That big house I just did was for a guy who owned a sprinkler company. He didn't even out a system in his own house. He says that orange stuff sucks, they hate using it. Here some pics from his shop 

Says they prefab majority of pipe for installations to cut down on field time. It's a very impressive set up


----------



## wyrickmech (Mar 16, 2013)

Michaelcookplum said:


> That big house I just did was for a guy who owned a sprinkler company. He didn't even out a system in his own house. He says that orange stuff sucks, they hate using it. Here some pics from his shop Says they prefab majority of pipe for installations to cut down on field time.
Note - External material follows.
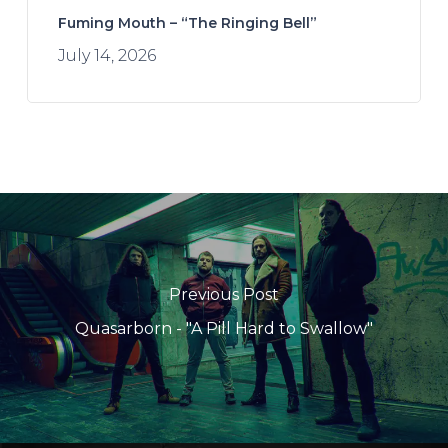
Fuming Mouth – “The Ringing Bell”
July 14, 2026
Previous Post
Quasarborn - "A Pill Hard to Swallow"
It's a very impressive set up


of corse it would suck to somebody that has hundreds of thousands in fab shop tooling. The malable fittings are interesting every fab shop I have seen uses cast fittings.


----------



## dannyoung85 (Oct 8, 2013)

So if this material is fire retardant , do you guys think this may be an option for DWV pipe in the future for open return plenums in lieu of cast iron?


----------



## wyrickmech (Mar 16, 2013)

dannyoung85 said:


> So if this material is fire retardant , do you guys think this may be an option for DWV pipe in the future for open return plenums in lieu of cast iron?
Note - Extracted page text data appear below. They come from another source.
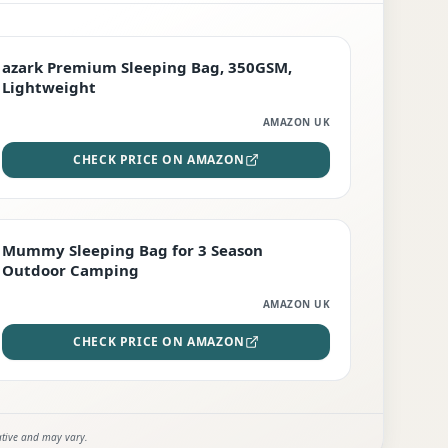
PREMIUM
azark Premium Sleeping Bag, 350GSM,
Lightweight
AMAZON UK
CHECK PRICE ON AMAZON
EDITOR'S PICK
Mummy Sleeping Bag for 3 Season
Outdoor Camping
AMAZON UK
CHECK PRICE ON AMAZON
ative and may vary.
 it would be too expensive in the larger sizes. It also has a exemption because of it roll in life safety. A whole different cat.


----------



## dannyoung85 (Oct 8, 2013)

wyrickmech said:


> it would be too expensive in the larger sizes. It also has a exemption because of it roll in life safety. A whole different cat.


 I would think it would be able to compete in material price with the larger bore no hub CISP, it is plastic after all. I've never priced any of it though. The labor savings would have to be considered as well. The labor savings between the installation of PVC and no hub is very significant as we all know, plus the use of a one part solvent would even help out with the labor savings as well.


----------



## wyrickmech (Mar 16, 2013)

dannyoung85 said:


> I would think it would be able to compete in material price with the larger bore no hub CISP, it is plastic after all. I've never priced any of it though. The labor savings would have to be considered as well. The labor savings between the installation of PVC and no hub is very significant as we all know, plus the use of a one part solvent would even help out with the labor savings as well.
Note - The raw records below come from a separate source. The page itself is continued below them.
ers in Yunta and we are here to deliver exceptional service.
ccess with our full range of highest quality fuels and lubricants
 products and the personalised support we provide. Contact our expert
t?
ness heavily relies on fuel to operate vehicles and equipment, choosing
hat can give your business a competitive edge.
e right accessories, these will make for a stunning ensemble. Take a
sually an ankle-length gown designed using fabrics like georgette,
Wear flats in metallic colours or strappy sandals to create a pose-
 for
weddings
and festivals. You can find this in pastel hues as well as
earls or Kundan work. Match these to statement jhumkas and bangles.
 I agree on all points but you have to consider it is a specialty pipe. It has no other use than fire protection. It would be like using sch 10 sprinkler main for drainage. It has special exemptions that they would never give to plumbing when there is still viable options like cast. Don't take this the wrong way I would love to see a product that solved the problem of open plentums. Aqua therm may be going in the right direction but time will tell.


----------



## Michaelcookplum (May 1, 2011)

wyrickmech said:


> of corse it would suck to somebody that has hundreds of thousands in fab shop tooling. The malable fittings are interesting every fab shop I have seen uses cast fittings.


They're UL listed cast ftg's


----------



## wyrickmech (Mar 16, 2013)

Michaelcookplum said:


> They're UL listed cast ftg's


looks like malable


----------